Go Back
+ servings

Pad Kee Mao (ผัดขี้เมา)

Pad Kee Mao (ผัดขี้เมา) literally means "fried drunkard" but it's a delightfully flavorful Thai noodle dish loaded with a random assortment of vegetables and protein.
Course Entree
Cuisine Best, Thai
Level Intermediate
Main Ingredient Noodles
Diet Dairy-Free
Prep Time 10 minutes
Cook Time 5 minutes
Total Time 15 minutes
Servings 2 servings


  • 150 grams dry wide rice noodles (or 350 grams fresh, sen yai)

For chicken

  • 200 grams chicken breast (thinly sliced)
  • 1 teaspoon soy sauce
  • 1 teaspoon potato starch

For Pad Kee Mao sauce

  • 1 tablespoon fish sauce
  • 1 tablespoon oyster sauce
  • 1 tablespoon evaporated cane sugar
  • 1 teaspoons rice vinegar

For stir-fry

  • 2 tablespoons vegetable oil
  • 18 grams garlic (3 large cloves, finely minced)
  • 2 medium eggs
  • 75 grams onion (1/2 small , sliced)
  • 70 grams baby corn (5 ears, sliced in half at an angle)
  • 50 grams red bell pepper (1/2 small pepper, sliced)
  • 30 grams carrot ( 8 thin slices)
  • 1 tablespoon green peppercorns in brine
  • 2 bird chillies (optional, finely minced)
  • 70 grams tomatoes (1/2 medium tomato, sliced)
  • 20 grams Thai basil* (leaves only)


  1. Rehydrate the noodles in room temperature water for 2 hours.
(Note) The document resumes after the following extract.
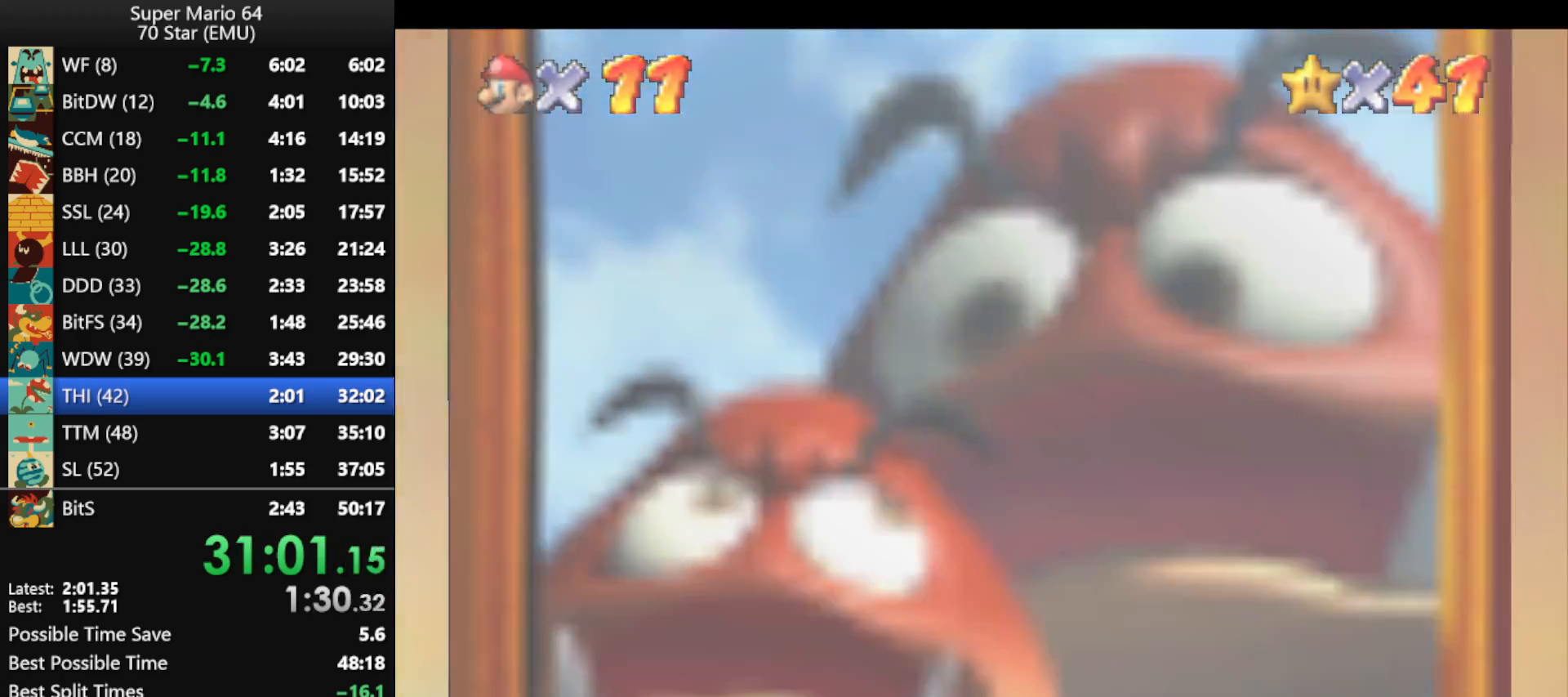
{"buttons": ["A"], "left_stick": "center", "events": [[33, "A", "up"], [100, "A", "down"], [167, "A", "up"], [300, "A", "down"], [367, "A", "up"], [433, "A", "down"]]}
You can also rehydrate them with boiling water in about 10 minutes but you'll need to stir them gently to keep them from sticking together.
  2. Add the chicken breast (or your choice of protein) to a bowl along with the soy sauce and then stir to combine. Add the potato starch and mix well to combine. Let this marinate while you prepare the other ingredients.
  3. Make the sauce by stirring together the fish sauce, oyster sauce, sugar and rice vinegar until combined.
  4. Heat a frying pan or wok over medium-high heat until hot and then add 1 tablespoon of oil and swirl to coat the pan. Add the chicken and spread it out in a single layer to let it brown on one side. Stir-fry until the chicken is cooked through and then transfer it to a clean bowl, leaving as much oil in the pan as possible.
  5. Add the garlic and fry until fragrant.
  6. Add the eggs and then scramble.
  7. When the eggs are almost cooked, add another tablespoon of oil, along with the onion, baby corn, bell pepper, carrot and green peppercorns. Fry until the onions are translucent but still crisp.
  8. Add the rehydrated noodles and stir fry until the noodles take on some color.
  9. Add the sauce and stir-fry until the noodles are evenly coated and the liquid has been absorbed.
  10. Return the chicken to the pan and add the tomatoes and basil. Quickly stir-fry to reheat the chicken and wilt the basil.
  11. Serve immediately.


* It's worth noting that Pad Kee Mao is traditionally made with Holy Basil, which has a different fragrance from the purple Thai Basil I use, but Thai Basil is easier to find and I personally like the way it tastes better.